Quantization

PMetal provides GGUF export across modern K-quants, legacy GGML formats, BF16/F16/F32 dense formats, and newer Q1/TQ/MXFP4/NVFP4 formats. It also supports MLX-format quantized exports with target bits-per-weight allocation.

Quantization Formats

Format	Description	Typical Size Reduction
`f32`	Float32 (no quantization)	1×
`f16`	Float16	2×
`bf16`	BFloat16	2×
`q8_0`	8-bit quantization	4×
`q8_1`	8-bit with dot-product sum helper	~4×
`q6_k`	6-bit K-quant	~5×
`q5_k_m`, `q5_k_s`	5-bit K-quant medium/small	~6×
`q5_0`, `q5_1`	Legacy 5-bit GGML variants	~6×
`q4_k_m`, `q4_k_s`	4-bit K-quant medium/small	~8×
`q4_0`, `q4_1`	Legacy 4-bit GGML variants	~8×
`q3_k_m`, `q3_k_s`, `q3_k_l`	3-bit K-quant variants	~10×
`q2_k`	2-bit K-quant	~16×
`q1_0`	1-bit sign quantization	very high
`tq1_0`, `tq2_0`	Ternary GGML quantization	very high
`mxfp4`, `nvfp4`	4-bit floating-point block formats	~8×
`dynamic`	Importance-matrix-guided mixed precision	varies

Importance Matrix

Use --imatrix with a calibration dataset to preserve quality on important weights:

pmetal quantize \
  --model ./output \
  --output model.gguf \
  --method q4_k_m \
  --imatrix calibration.jsonl

KL Calibration and MLX Export

Use KL calibration to choose per-tensor quantization types under a quality threshold or target bits-per-weight budget:

pmetal quantize \
  --model ./output \
  --output model.gguf \
  --kl-calibrate \
  --target-bpw 4.5

For MLX-format exports, use --format mlx with --bits and --group-size:

pmetal quantize \
  --model ./output \
  --output ./mlx-quantized \
  --format mlx \
  --bits 4 \
  --group-size 64

FP8 Runtime Quantization

For inference-time memory reduction without GGUF conversion:

pmetal infer --model Qwen/Qwen3-4B --fp8 --chat

Converts weights to FP8 (E4M3) at load time for approximately 2× memory reduction.

TurboQuant KV Cache

Weight quantization is separate from KV cache compression.

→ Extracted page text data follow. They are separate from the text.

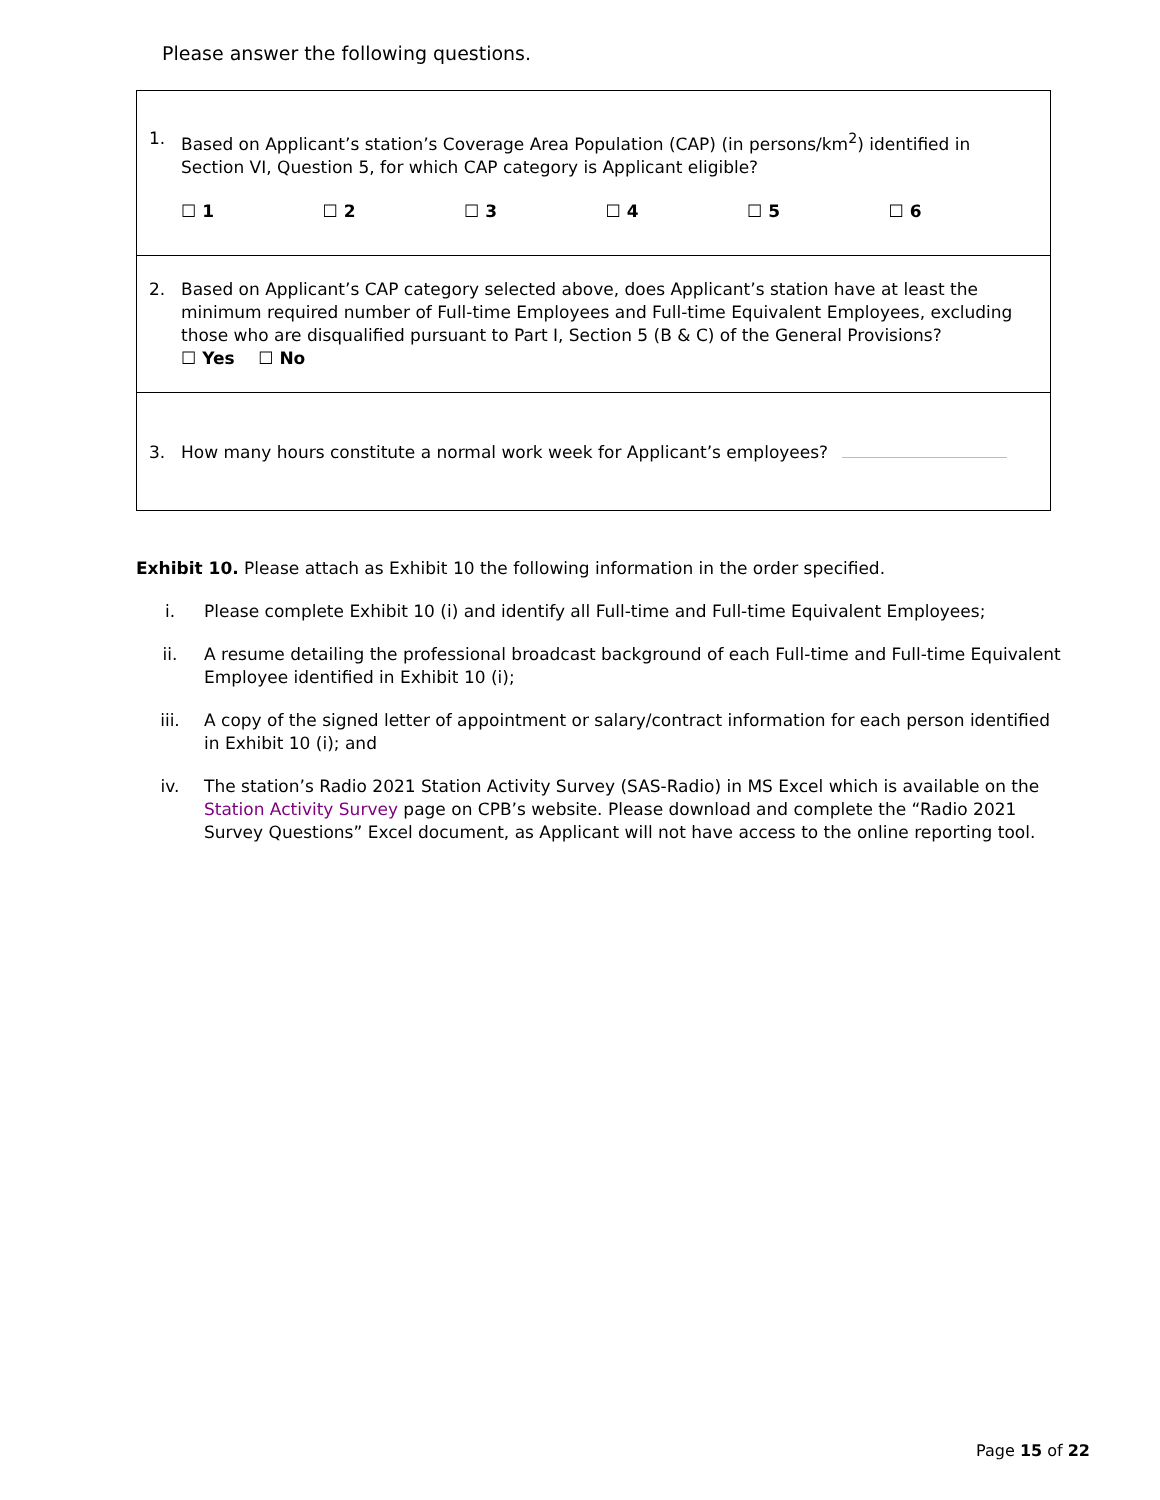Please answer the following questions.
1. Based on Applicant’s station’s Coverage Area Population (CAP) (in persons/km<sup>2</sup>) identified in Section VI, Question 5, for which CAP category is Applicant eligible?
☐ 1 ☐ 2 ☐ 3 ☐ 4 ☐ 5 ☐ 6
2. Based on Applicant’s CAP category selected above, does Applicant’s station have at least the minimum required number of Full-time Employees and Full-time Equivalent Employees, excluding those who are disqualified pursuant to Part I, Section 5 (B & C) of the General Provisions?
☐ Yes ☐ No
3. How many hours constitute a normal work week for Applicant’s employees?
Exhibit 10. Please attach as Exhibit 10 the following information in the order specified.
i. Please complete Exhibit 10 (i) and identify all Full-time and Full-time Equivalent Employees;
ii. A resume detailing the professional broadcast background of each Full-time and Full-time Equivalent Employee identified in Exhibit 10 (i);
iii. A copy of the signed letter of appointment or salary/contract information for each person identified in Exhibit 10 (i); and
iv. The station’s Radio 2021 Station Activity Survey (SAS-Radio) in MS Excel which is available on the Station Activity Survey page on CPB’s website. Please download and complete the “Radio 2021 Survey Questions” Excel document, as Applicant will not have access to the online reporting tool.
Page 15 of 22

For long-context inference and serving, PMetal also supports TurboQuant KV cache compression:

pmetal infer --model Qwen/Qwen3-0.6B --kv-turboquant-preset q3_5 --chat
pmetal serve --model Qwen/Qwen3-0.6B --kv-turboquant-preset q3_5 --continuous-batch

Use q3_5 for near-lossless compression or q2_5 when memory pressure is more important.